The second activity module is the 'polymerization/contraction treadmill', which may be used in systems where gradients in polymerization and contractility must be perpetuated (Fig. 4a). This 'treadmill' module comprises both structural and regulatory microtubule–actin interactions. Here, a cellular zone of actin meshwork polymerization and microtubule growth are separated by 5–20 μm from a zone of actomyosin contraction that continually reels in the growing actin meshwork, and with it the attached microtubules. Plus-end microtubule growth at one end of the treadmill offsets the microtubule flow towards the region of contraction, where microtubules are subjected to compressive forces and are buckled, broken and then shorten at their broken minus ends. The 'treadmill' may be maintained by microtubule growth-mediated activation of Rac1 at one end, and broken microtubule shortening-mediated activation of RhoA at the opposite end. Indeed, it was surprising to realize that a cellular wound resembles the leading edge and convergence/transition zone of locomoting cells and neuronal growth cones, respectively (Fig. 3). The treadmill module also most probably helps position the contractile ring during cytokinesis or generate asymmetries in contractility at the cell cortex and thereby power cortical flow. Furthermore, the 'anchor' module and the 'treadmill' module may function cooperatively during cell migration or cytokinesis. Here, the 'anchor' module may initiate a polarization of microtubules towards the leading edge or to cortical regions adjacent to spindle poles. This, in turn, could initiate the activity of the treadmill module to activate locally a self-perpetuating cycle of protrusion and retrograde flow in migrating cells, or polar relaxation and furrow contraction in dividing cells. A challenge for the future is to determine the multiple conserved and variable molecular players in this complex 'polymerization/contraction treadmill' module.

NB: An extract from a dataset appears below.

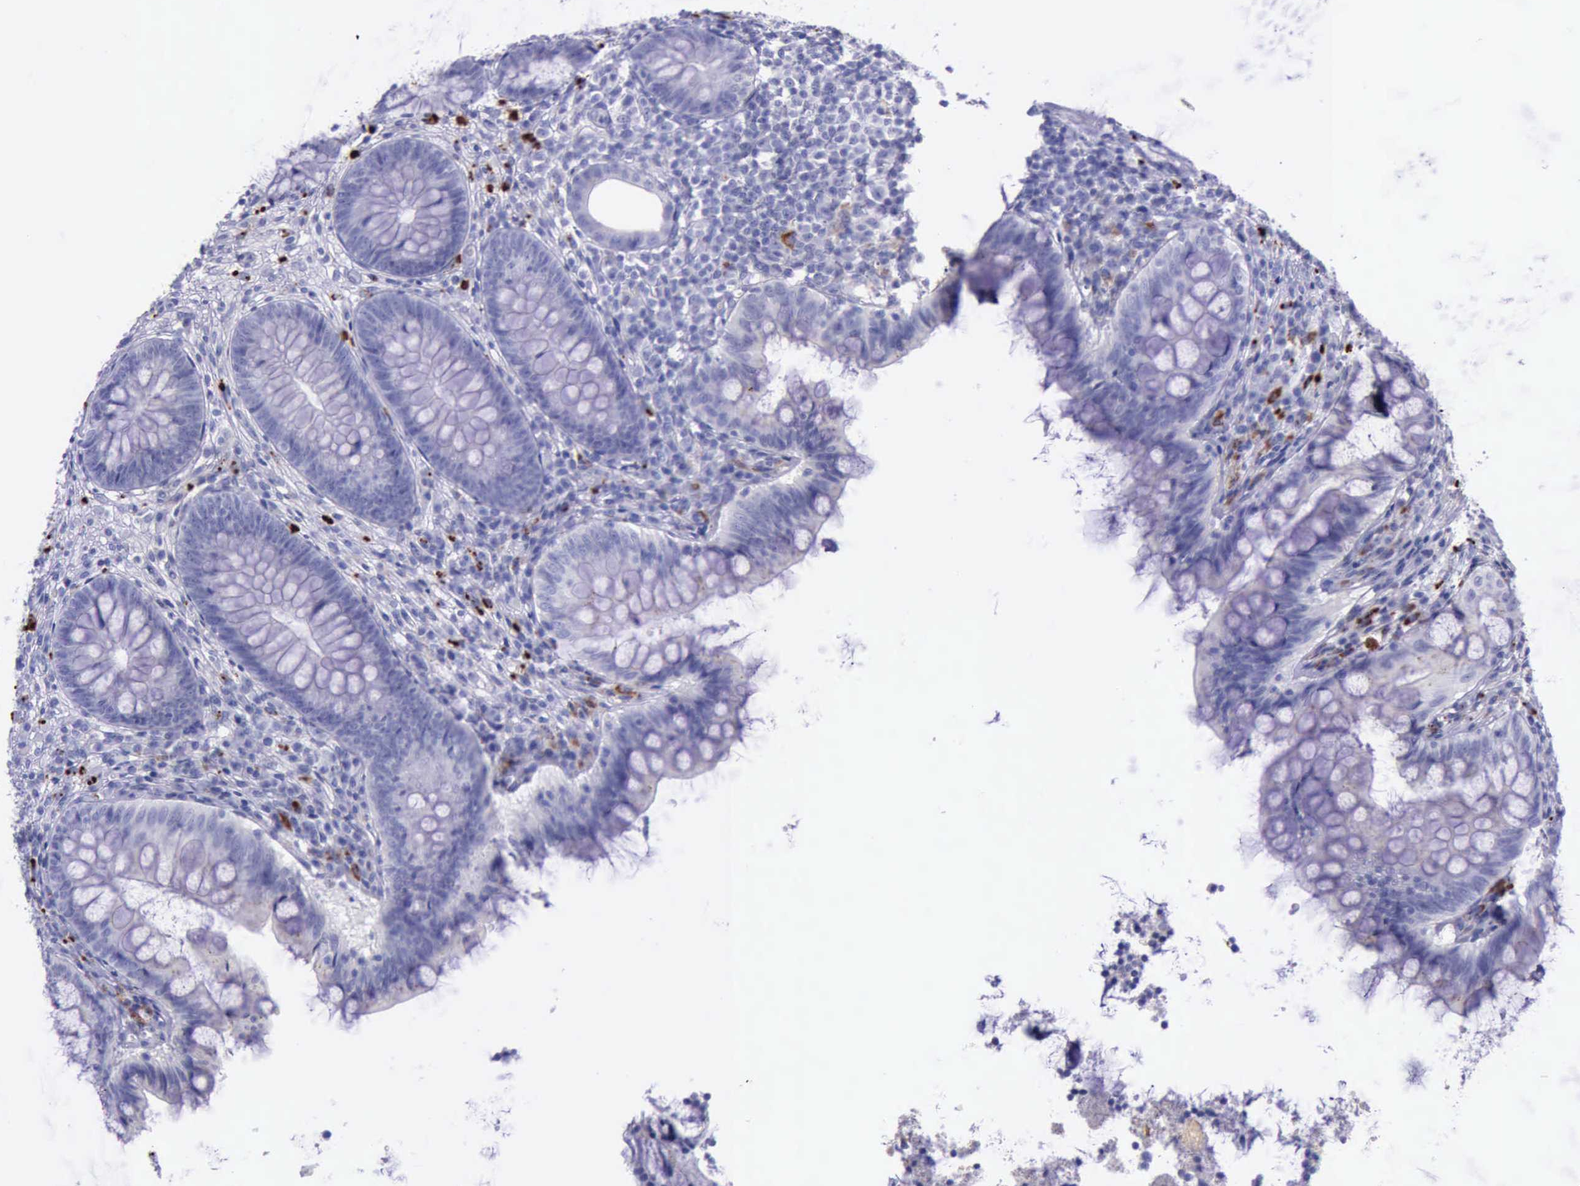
{"staining": {"intensity": "weak", "quantity": "<25%", "location": "cytoplasmic/membranous"}, "tissue": "appendix", "cell_type": "Glandular cells", "image_type": "normal", "snomed": [{"axis": "morphology", "description": "Normal tissue, NOS"}, {"axis": "topography", "description": "Appendix"}], "caption": "DAB (3,3'-diaminobenzidine) immunohistochemical staining of benign human appendix reveals no significant positivity in glandular cells.", "gene": "GLA", "patient": {"sex": "female", "age": 66}}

The final putative conserved microtubule–actin interaction module that we define here is the 'actin bundle/microtubule guidance' module, which may be used in situations where single microtubules must be targeted to precise positions (Fig. 4c). Here, microtubules bind to, and grow or move along, bundles of actin filaments. Clearly, this is critical for neuronal pathfinding, where the spatial distribution of filopodia guides the growth of microtubules, which in turn steers growth cone motility. This module is also probably used for microtubule targeting to, and regulation of, focal adhesions in migrating cells. It is also possible that actin in the mitotic spindle could facilitate the targeting of microtubules to kinetochores on chromosomes. This guidance module can be used cooperatively with the 'anchor' module, such as in yeast, where actin cables guide microtubules to cortical anchor sites during cell division42. Microtubule guidance along actin bundles may use either static (probably in neurons or tissue cells) or dynamic motor-mediated (as in yeast) links between microtubules and actin filaments. Here, the critical questions are the mechanism by which actin bundles form and the identity of the structural microtubule–actin crosslinking proteins in various systems.

Finally, we hypothesize that these (and possibly other unknown microtubule–actin interaction modules) may be important in other dynamic morphogenic processes, such as the polarization of T cells towards antigen presenting cells during the immune response99, cellularization in syncytial insect embryos80 and the generation of tubules from epithelial cells during organ development100.